The computation of the proposed CSNN method includes feed-forward propagation and back propagation. Note the filtering of CSNN model is mainly implemented with multiplication of matrices. Assume there are i nodes in the input layer, corresponding to i context pixels being fed to the network, and j and k denotes the number of nodes in the two hidden layers, and l denotes the number of nodes in the output layer. In a four-layer neural network, there are three weight matrices to represent weights between these layers. For example, $W_{ji}$ is a weight matrix with j rows and i columns, which contains the weights going from layer i to layer j. In a feed forward pass, propagating a sample from layer i to layer j takes $O(j·i)$ time complexity, thus the overall time complexity from the input layer to the output layer becomes $O(j·i+k·j+l·k)$. The back propagation starts from the last layer of the model. Similar to the feed forward pass, the time complexity of the back propagation is given by $O(l·k+k·j+j·i)$. We can see that the computational complexity of the neural network largely depends on the number of hidden layers and the number of nodes in each layer. Also, as shown in Equations (9) and (10), activation function is only needed for the spatial channel, with very light computation required for the $ReLU$ function. The computation time for compressing the IP dataset takes 0.8 seconds/band, the experiments were carried out on a Thinkpad laptop with Intel Core i5 CPU and 8GB installed memory, running Windows 7 Professional (64-bit operating system). Note the matrix operations can be greatly parallelized by GPUs to further reduce the computation time.

5. Conclusions

Hyperspectral imaging has found increasingly widespread applications in a growing number of fields. Data compression especially the lossless compression plays a key role in efficiently transmitting and storing the hyperspectral data.

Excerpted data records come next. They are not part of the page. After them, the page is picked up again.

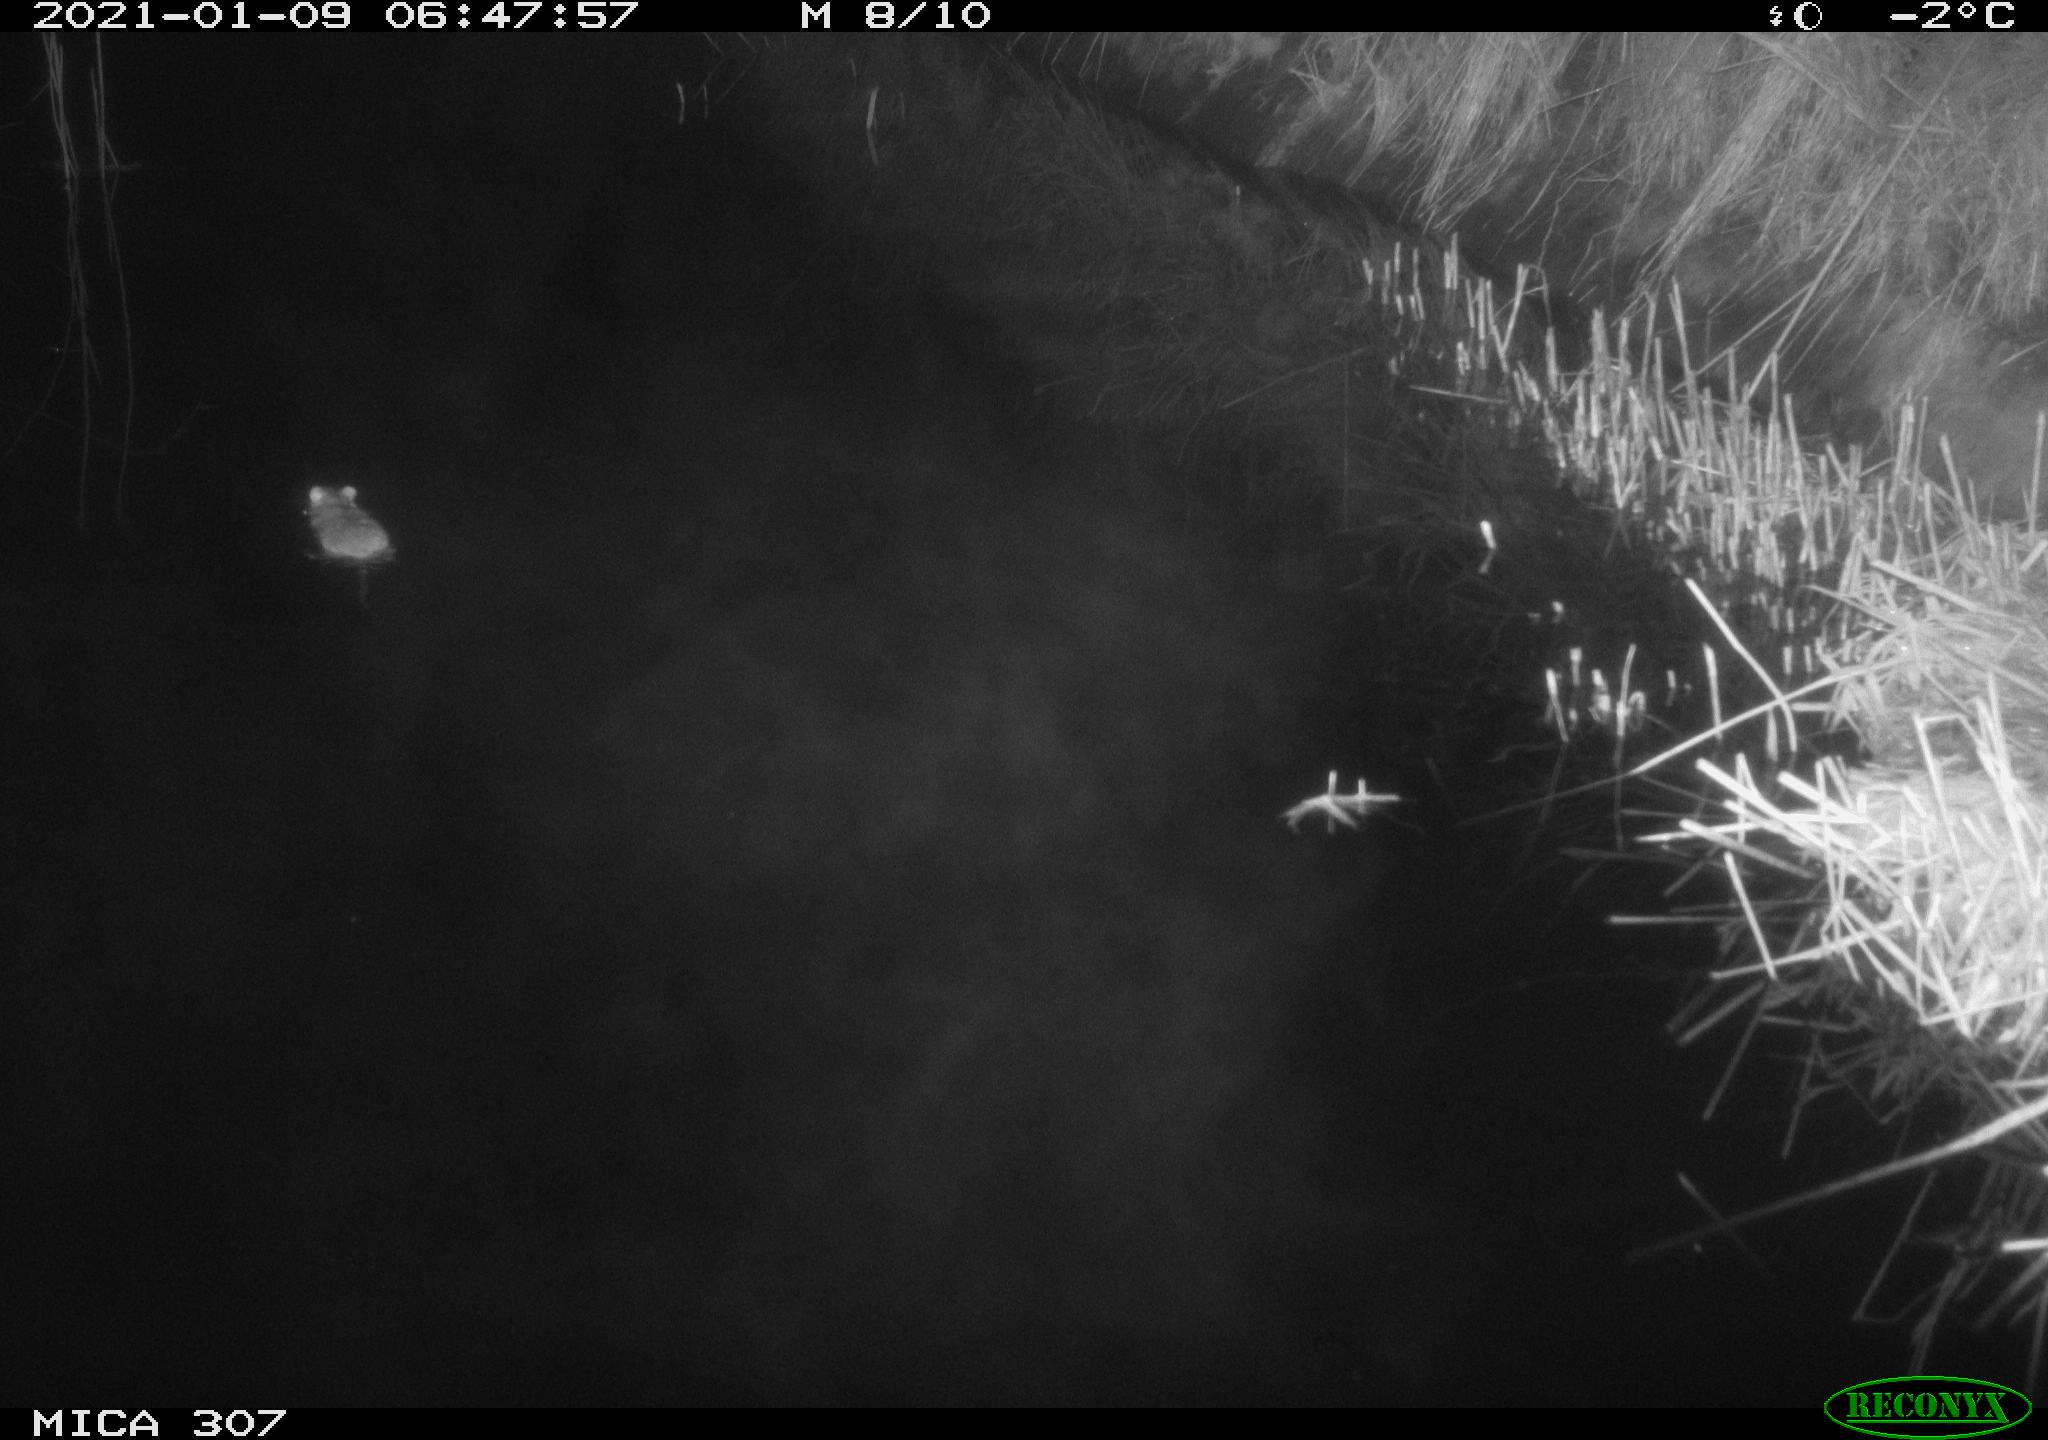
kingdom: Animalia
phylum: Chordata
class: Mammalia
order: Rodentia
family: Muridae
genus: Rattus
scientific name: Rattus norvegicus
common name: Brown rat
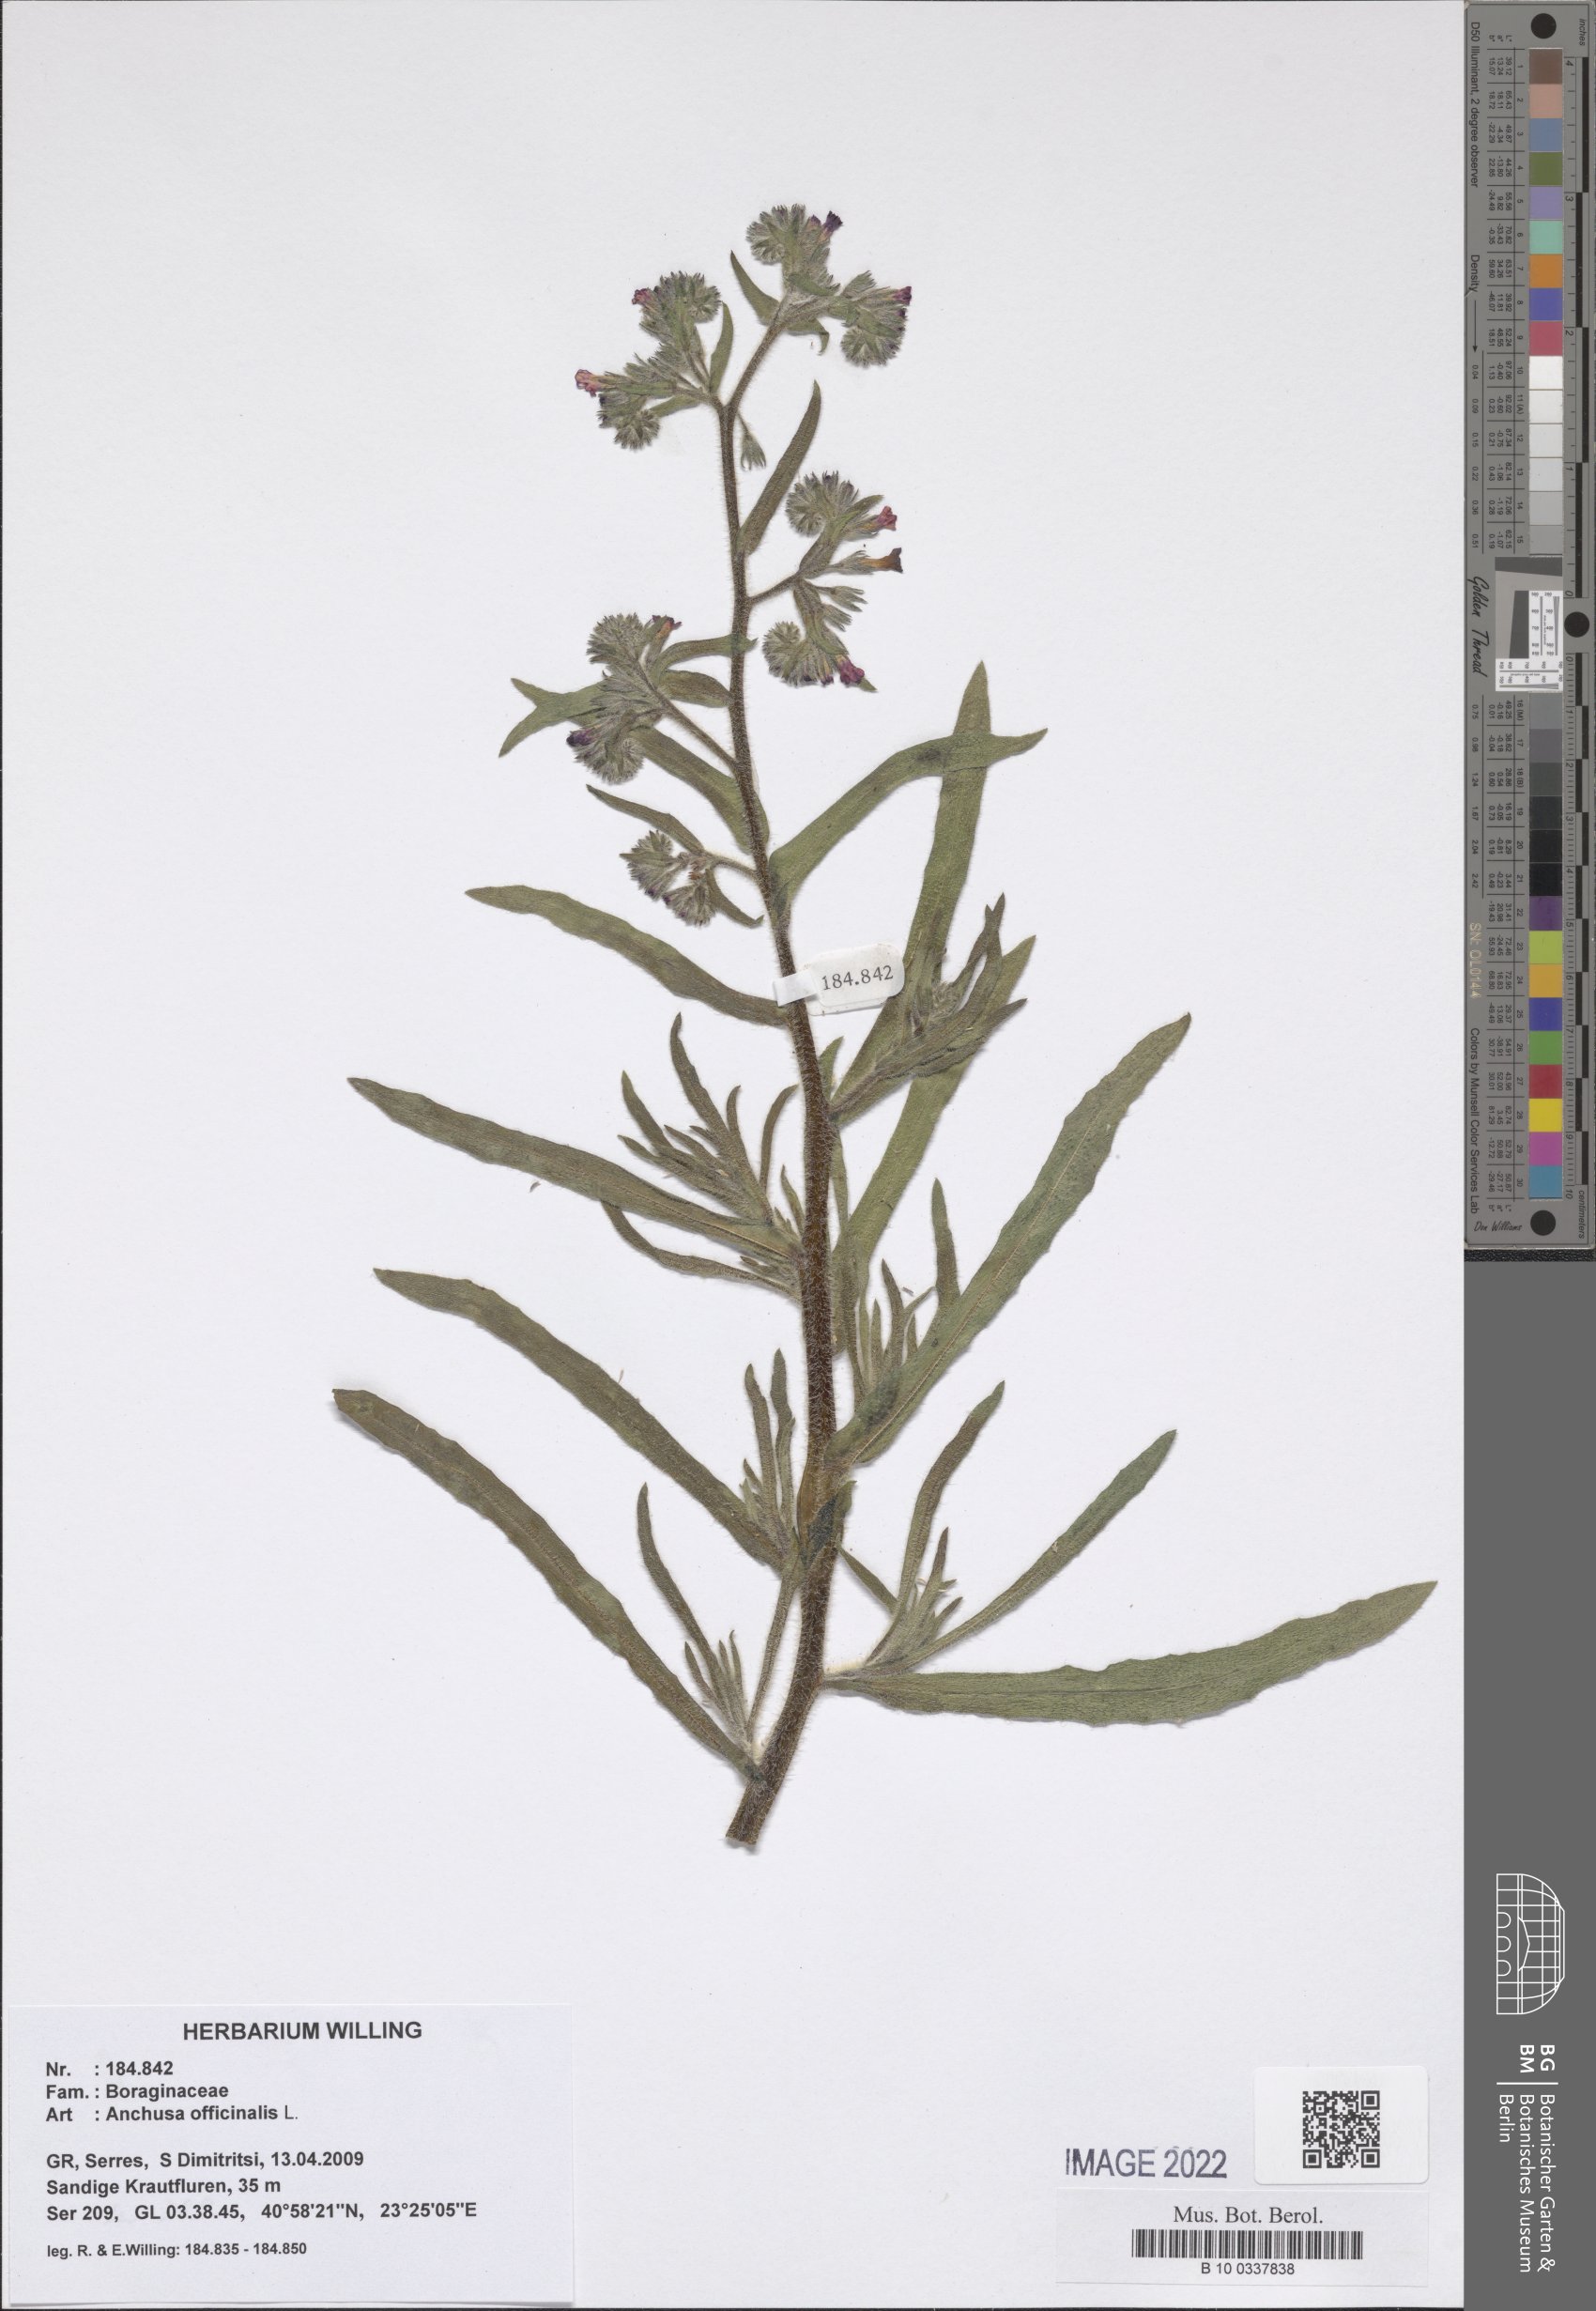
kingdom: Plantae
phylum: Tracheophyta
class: Magnoliopsida
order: Boraginales
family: Boraginaceae
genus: Anchusa
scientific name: Anchusa officinalis
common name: Alkanet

In this paper, we design a shallow neural network to extract and combine spatial and spectral contexts to improve predictive coding. The filtering-based neural network requires no training and has low computational complexity. Extensive simulation results on public hyperspectral images and the standard CCSDS calibrated and uncalibrated test datasets demonstrate that the proposed method provides higher compression than several other state-of-the-art methods.

The proposed method provides a tradeoff between computational complexity and coding performance that makes it an appealing approach for hyperspectral lossless data compression. Further research will study how to take advantage of the similarity between different scenes to further improve the compression efficiency.